Rotation tends to protect crops from injurious insects and diseases. If one kind of crop is grown continuously on one piece of land the soil becomes infested with the insects and diseases which injure that particular crop. If the crop is changed, the insects and diseases find difficulty in adapting themselves to the change and consequently diminish in numbers.
Rotation helps to keep the soil free from weeds. “If the same kind of crop were grown year after year on the same field, the weeds which grow most readily along with that crop would soon take possession of the soil.” For example, chick weed, dock, thistle, weeds peculiar to grain and grain crops tend to increase if the land is long occupied by these crops.
Rotation helps the farmer to make a more even distribution of labor throughout the year. This is because crops differ as to the time of year at which they are planted and harvested.
Rotation of crops enables the farmer to provide for his stock more economically. Live stock fares better on a variety of food, which is more cheaply secured by a system of rotation than otherwise.
THE TYPICAL ROTATION
A typical rotation for general farming should contain at least:
One money crop which is necessarily an exhaustive crop.
One manurial crop which is a soil enricher.
One feeding crop which diminishes fertility only a little.
One cleansing crop, a hoed or cultivated crop.
CONDITIONS WHICH MODIFY THE ROTATION
There are certain conditions which tend to modify the rotation or to influence the farmer in his choice of crops. They are as follows:
First of all the climate will set a limit on the number and varieties of crops from which a choice can be made for a given locality.
The kind of farming which he chooses to carry on, whether stock raising, grain farming, truck farming, or a combination of two or more of these, or others.
Kind of soil. Certain soils are best adapted to particular crops. For example, heavy soils are best suited to wheat, grass, clover, cabbages, etc. Light, sandy soils to early truck, certain grades of tobacco, etc.

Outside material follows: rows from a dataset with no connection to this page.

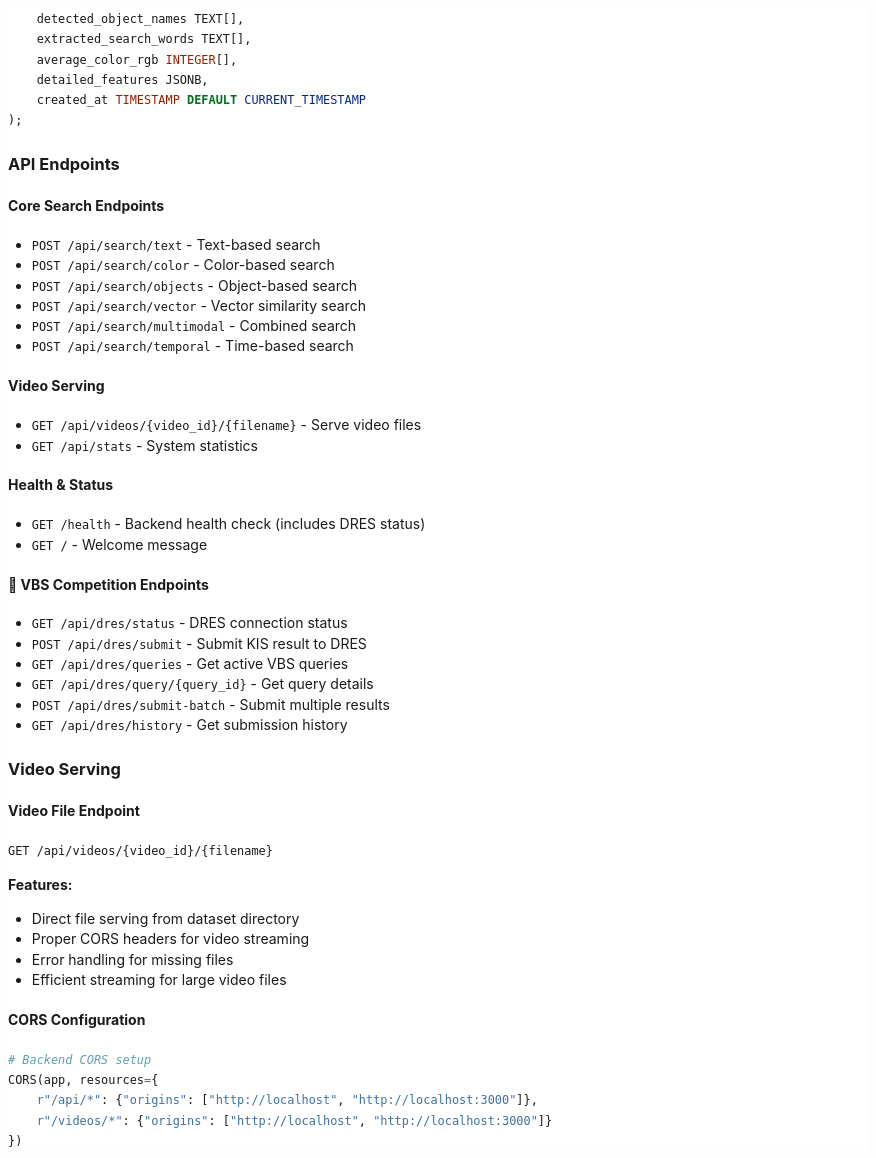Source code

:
 ```sql
    detected_object_names TEXT[],
    extracted_search_words TEXT[],
    average_color_rgb INTEGER[],
    detailed_features JSONB,
    created_at TIMESTAMP DEFAULT CURRENT_TIMESTAMP
);
```

### **API Endpoints**

#### **Core Search Endpoints**
- `POST /api/search/text` - Text-based search
- `POST /api/search/color` - Color-based search
- `POST /api/search/objects` - Object-based search
- `POST /api/search/vector` - Vector similarity search
- `POST /api/search/multimodal` - Combined search
- `POST /api/search/temporal` - Time-based search

#### **Video Serving**
- `GET /api/videos/{video_id}/{filename}` - Serve video files
- `GET /api/stats` - System statistics

#### **Health & Status**
- `GET /health` - Backend health check (includes DRES status)
- `GET /` - Welcome message

#### **🎯 VBS Competition Endpoints**
- `GET /api/dres/status` - DRES connection status
- `POST /api/dres/submit` - Submit KIS result to DRES
- `GET /api/dres/queries` - Get active VBS queries
- `GET /api/dres/query/{query_id}` - Get query details
- `POST /api/dres/submit-batch` - Submit multiple results
- `GET /api/dres/history` - Get submission history

### **Video Serving**

#### **Video File Endpoint**
```
GET /api/videos/{video_id}/{filename}
```

**Features:**
- Direct file serving from dataset directory
- Proper CORS headers for video streaming
- Error handling for missing files
- Efficient streaming for large video files

#### **CORS Configuration**
```python
# Backend CORS setup
CORS(app, resources={
    r"/api/*": {"origins": ["http://localhost", "http://localhost:3000"]},
    r"/videos/*": {"origins": ["http://localhost", "http://localhost:3000"]}
})
```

The demand for crops and their market value.
Facilities for getting crops to market, good or bad country roads, railroads and water transportation.
The state of the land with respect to weeds, insect pests and plant diseases.
GENERAL RULES
A few general rules may be made use of in arranging the order of the crops in the rotation though they cannot always be strictly followed.
Crops that require the elements of plant food in the same proportion should not follow each other.
Deep-rooted crops should alternate with shallow-rooted crops.